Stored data
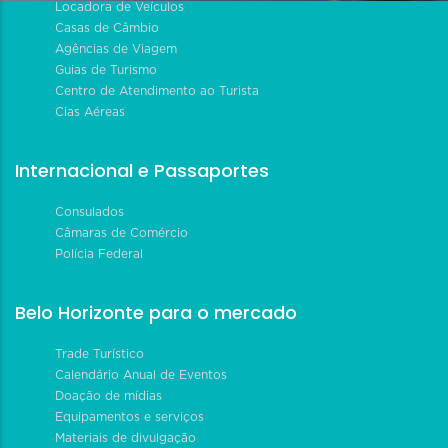
Locadora de Veículos
Casas de Câmbio
Agências de Viagem
Guias de Turismo
Centro de Atendimento ao Turista
Cias Aéreas
Internacional e Passaportes
Consulados
Câmaras de Comércio
Polícia Federal
Belo Horizonte para o mercado
Trade Turístico
Calendário Anual de Eventos
Doação de mídias
Equipamentos e serviços
Materiais de divulgação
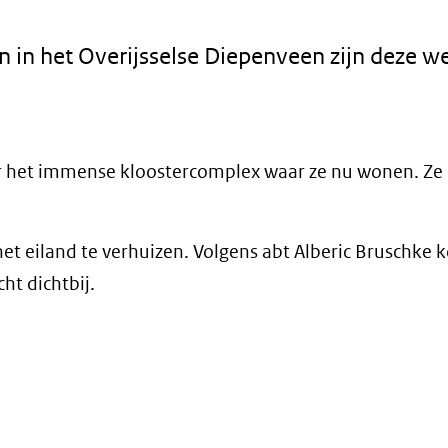
n in het Overijsselse Diepenveen zijn deze w
oor het immense kloostercomplex waar ze nu wonen. Z
het eiland te verhuizen. Volgens abt Alberic Bruschke 
t dichtbij.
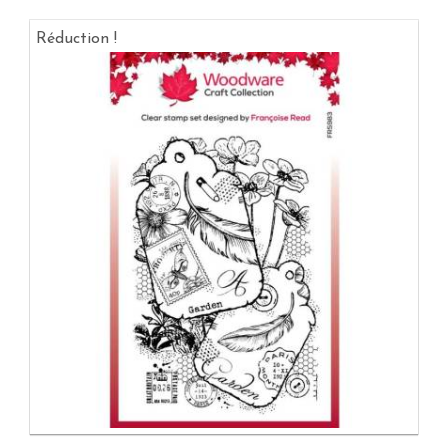
Réduction !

## [What you should do]
Set down the lines of the entries word for word, starting at the line that contains "n in het Overijsselse Diepenveen zijn deze w" and continuing through the end of the entries. Leave the pictures out.

## [Response]
n in het Overijsselse Diepenveen zijn deze w
oor het immense kloostercomplex waar ze nu wonen. Z
het eiland te verhuizen. Volgens abt Alberic Bruschke 
t dichtbij.
Réduction !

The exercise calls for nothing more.